Hello friends! Before I share a few comments today, I wanted to share this great Daily Prayer for You from Sunday, October 11th... This REALLY resonated with me...
"God is love. Whoever lives in love lives in God, and God in him. In this way, love is made complete among us so that we will have confidence on the day of judgment, because in this world we are like him. There is no fear in love. But perfect love drives out fear, because fear has to do with punishment. The one who fears is not made perfect in love." 1 John 4:16-18 NIV
Loving and merciful God, I lift up to you today all who feel overwhelmed, anxious, and afraid of failure. I pray Lord, you would open their eyes and their hearts to reveal to them the priorities of your kingdom. As they see all that is before them to do today, may they hear your words and remember that the greatest assignment they have on earth is not to learn to do tasks well, but to learn to love well.
Thank you Lord that we may have confidence today for our future day of judgment, that you who tests our hearts, (not our job performance) will teach us to live in love. May we work to please you today-surrender our task list and our fears of failure--lay our weakness before you and receive the strength of your love. In Jesus' name we pray, Amen.
"May the Lord make your love increase and overflow for each other and for everyone else, just as ours does for you. May he strengthen your hearts so that you will be blameless and holy in the presence of our God and Father when our Lord Jesus comes with all his holy ones." 1 Thessalonians 3:12-13 (NIV)

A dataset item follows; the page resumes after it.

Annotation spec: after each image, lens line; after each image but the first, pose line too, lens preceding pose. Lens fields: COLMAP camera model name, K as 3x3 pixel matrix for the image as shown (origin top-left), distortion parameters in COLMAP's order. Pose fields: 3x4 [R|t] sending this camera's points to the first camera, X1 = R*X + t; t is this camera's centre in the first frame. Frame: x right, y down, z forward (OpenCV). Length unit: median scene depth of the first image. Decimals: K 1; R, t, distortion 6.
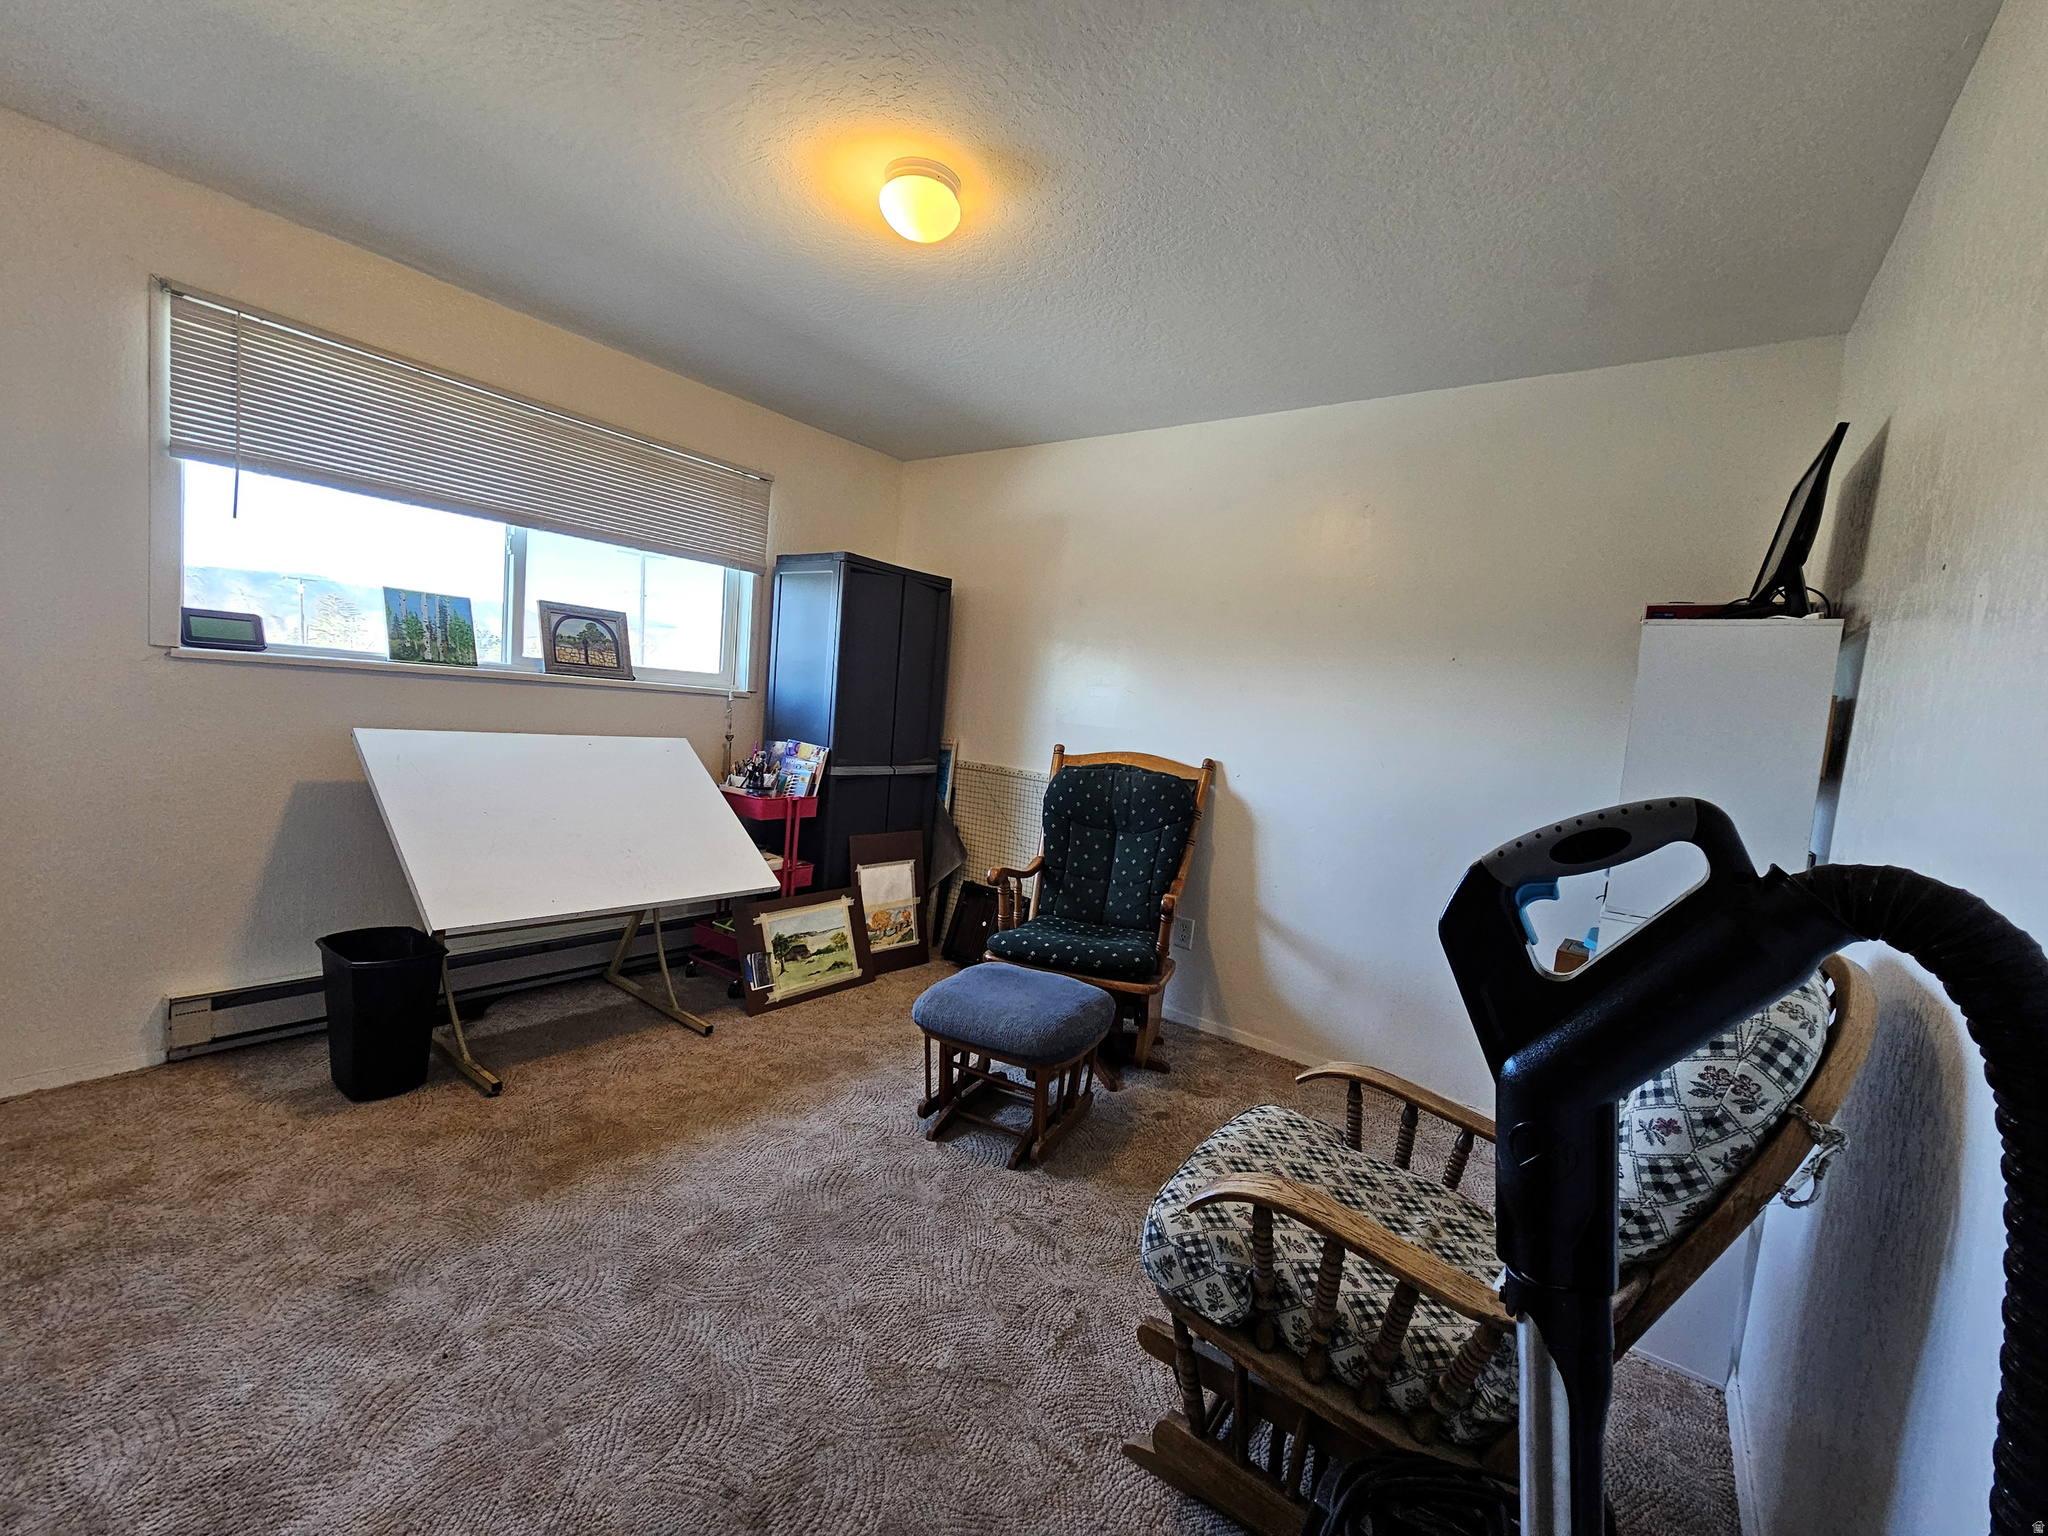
lens RADIAL K [[830.2, 0, 1025.1], [0, 830.2, 770.8], [0, 0, 1]] dist [0.000615, 0.000933]
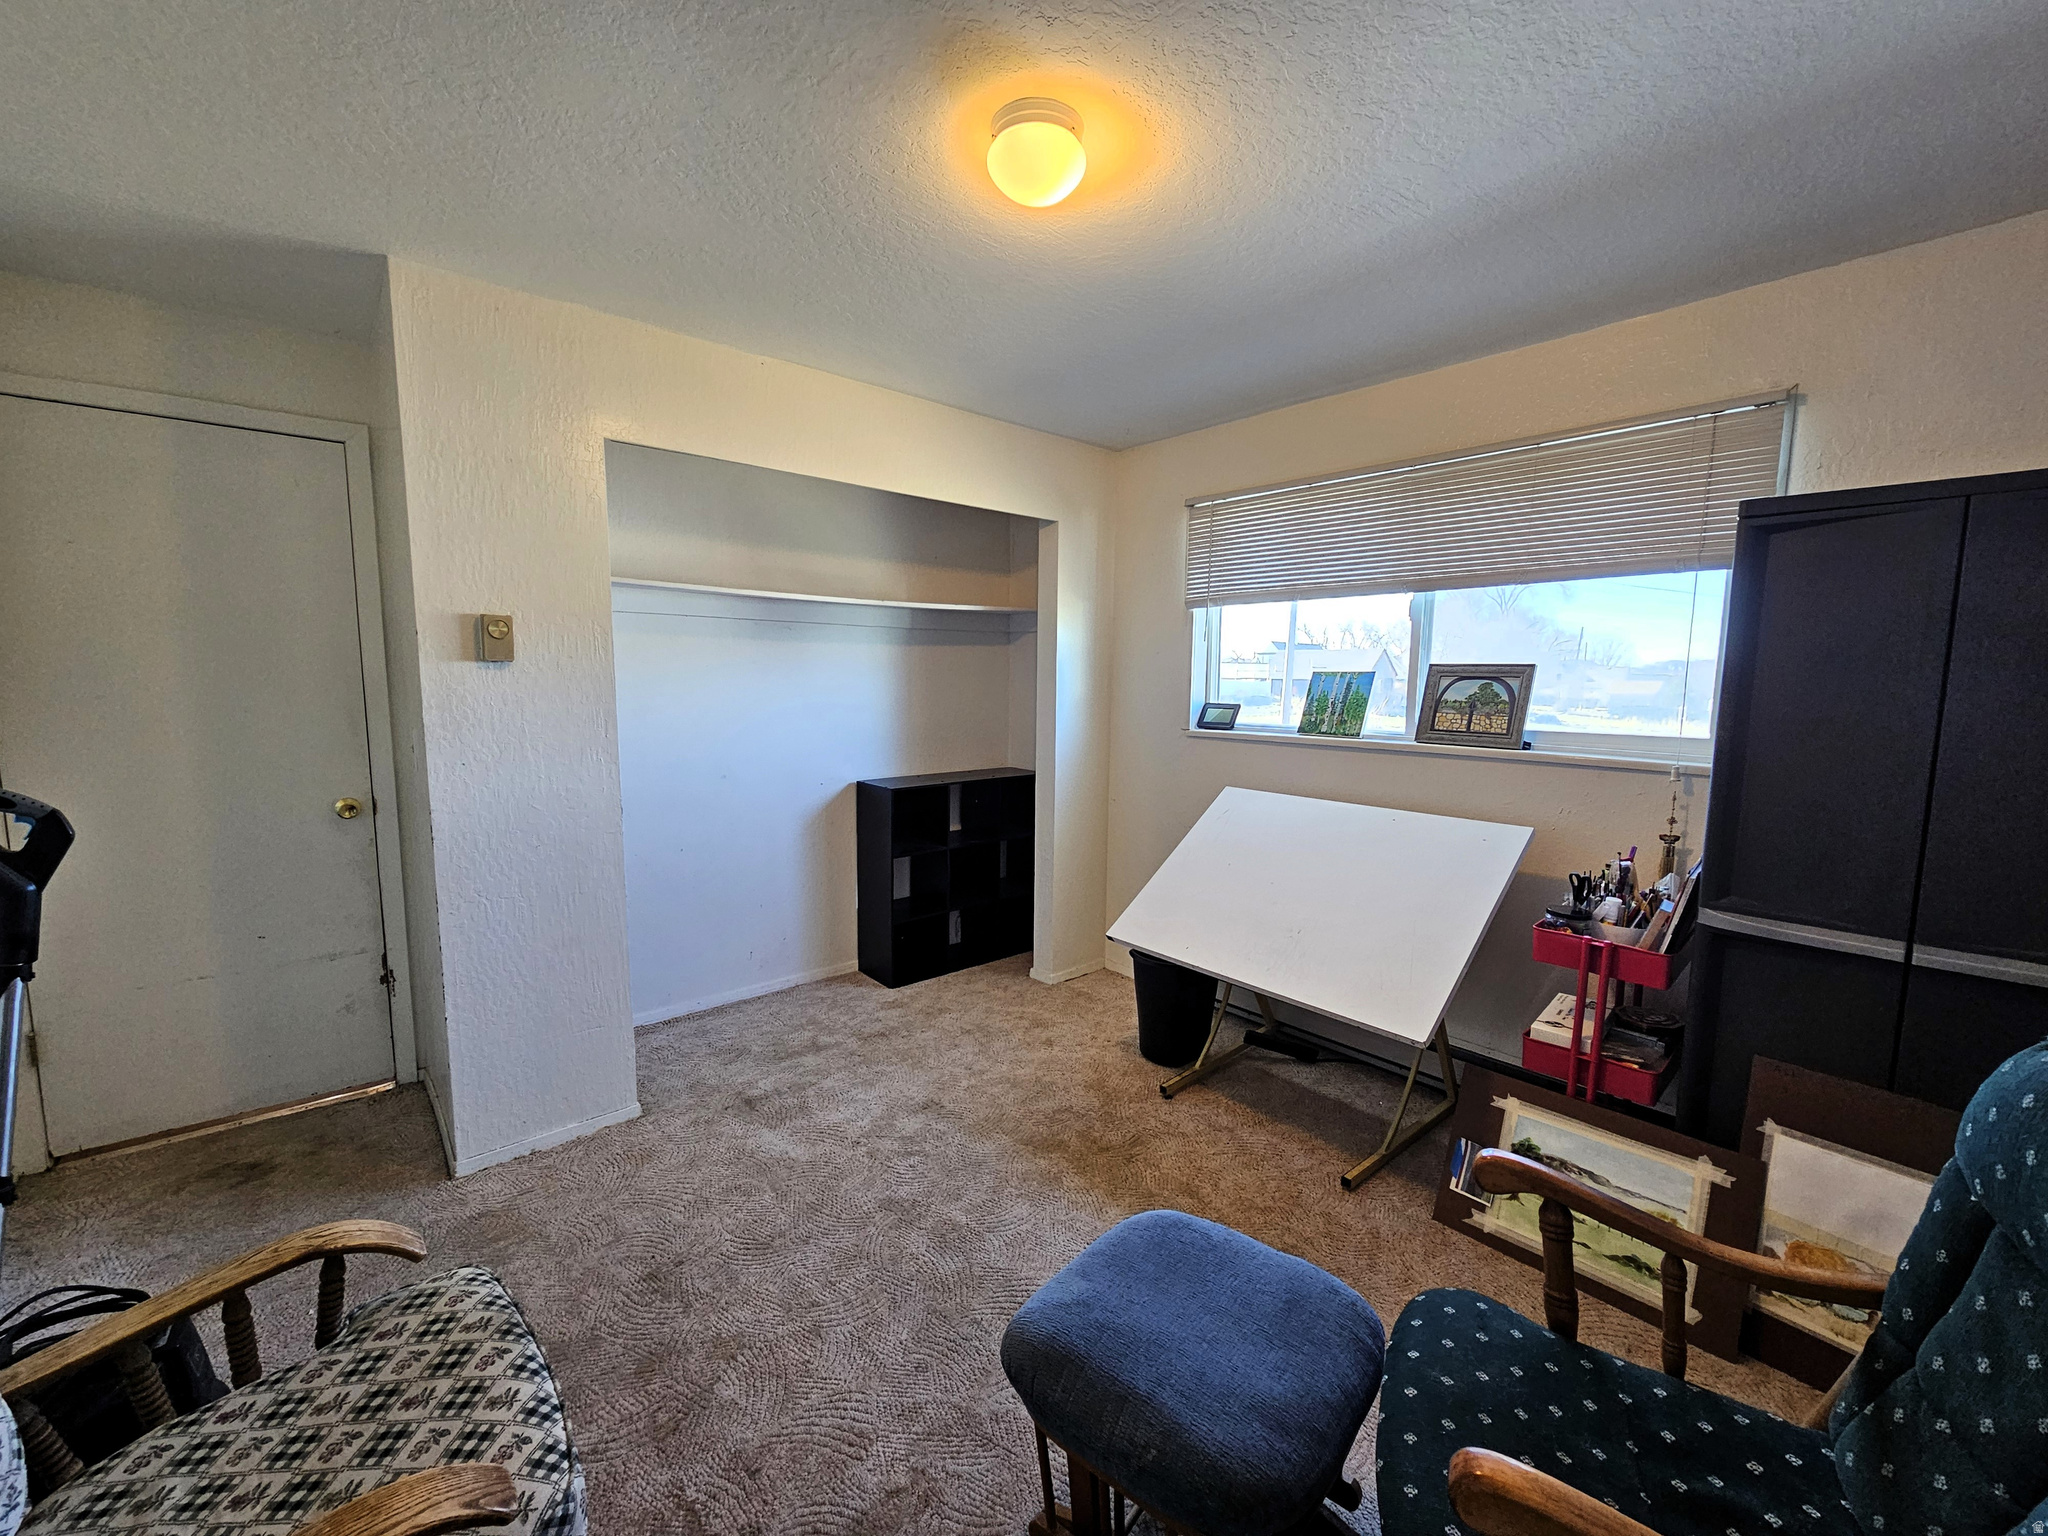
lens RADIAL K [[830.2, 0, 1025.3], [0, 830.2, 774.1], [0, 0, 1]] dist [0.000615, 0.000933]
pose [[-0.191226, 0.023908, -0.981255, 0.430690], [-0.107254, 0.993208, 0.045101, -0.077743], [0.975669, 0.113868, -0.187363, 0.758578]]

(1 Thessalonians 2:4; 1 John 4:12)
These Scriptures and this prayer have presented a real attitude-challenge for me since I read them Sunday. I can't say that I have completely surrendered my task list and fears of failure, but I have certainly been soul-searching about my fears, self doubt, and priorities. Being "self-employed" since mid February of this year has presented an awesome opportunity for creative freedom and exploration, but it has also presented an unexpected challenge: fear of failure. My shiny new studio provides a perfect place to create and is brimming with possibiities, I have stacks and stacks of notebooks from years of planning and dreaming as well as piles of magazines that are chock full of would-be wonderful ideas, I have TONS of awesome supplies, and I have the blessed gift of TIME, which I have never had in this much abundance before...so what's the problem? How come I haven't filled my new space at the shop with lots of awesome hand-crafted goodies? How come I haven't done one tenth of what I had planned to do by this point? What's wrong with me??

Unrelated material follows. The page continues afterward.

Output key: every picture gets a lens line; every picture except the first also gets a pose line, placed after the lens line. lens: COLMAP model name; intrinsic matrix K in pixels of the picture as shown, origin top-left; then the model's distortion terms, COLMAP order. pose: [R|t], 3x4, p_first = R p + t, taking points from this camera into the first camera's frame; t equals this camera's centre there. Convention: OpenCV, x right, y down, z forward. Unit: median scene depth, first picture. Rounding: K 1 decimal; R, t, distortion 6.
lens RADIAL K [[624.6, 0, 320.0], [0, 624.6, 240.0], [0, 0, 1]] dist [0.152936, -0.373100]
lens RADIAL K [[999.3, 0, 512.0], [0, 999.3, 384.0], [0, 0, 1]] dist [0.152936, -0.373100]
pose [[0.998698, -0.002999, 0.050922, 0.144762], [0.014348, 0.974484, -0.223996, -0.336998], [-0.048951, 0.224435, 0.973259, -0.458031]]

I can list reasons, challenges, and circumstances of everyday life that have played a part in the overall lack of productivity of late...all true and valid (continual rainy weather that ruins plans for spray-painting pieces outdoors, health scare involving my husband last week...all is well now, illustration work that needed to be done first), but really, when I am honest with myself, I see that I am actually crippled with doubts about my ability to create anything anyone would be interested in purchasing for their home or as a gift. I'm sure some of you are screaming at the screen saying "get over it...get on with it!!"...well, join the club :o) I feel completely self-indulgent and spoiled when I read these words that I am writing, but this is part of learning to be honest with myself and own up to my feelings. To get through this, I must take these fears and weaknesses to my Lord and lay them at His feet, and allow Him to fill me with His love and remind me of His priorities for me... So, I'm meditating on the Scriptures about love and fear and praying for divine inspiration and direction, and the ability to simply DO what I know He wants me to do...
I found the following entry in a journal that I wrote almost 10 years ago, and it is as true and applicable today as it was back then...
"But WHAT should I create? The eternal question....the answer lies not in "what" but in "why". The purpose must precede the product. Attempt to create much as you would with a friend or family member in mind. Strive to meet a need, offer encouragement, or share wisdom. The design and the medium will fall into place when you put purpose first!!"
So, I am off to the studio with a renewed vision and adjusted priorities. God's heart is always about people and His love for them, and He has lovingly reminded me of that today. So, my efforts will be along the line of "what would I make for Mom that would make her smile", or "how could I encourage my sweet friend today"...and then create accordingly. Forget about what I think will or won't sell...leave that up to the Lord. Get out of my head and lead with the heart and see what happens...
I'll let you know what we come up with...
Thanks for the freedom to share my heart with you...God is crazy about you and He has put that love for you in my heart too...and I am so very grateful that He has!! I hope you have a wonderfully productive week, with love as the first priority!!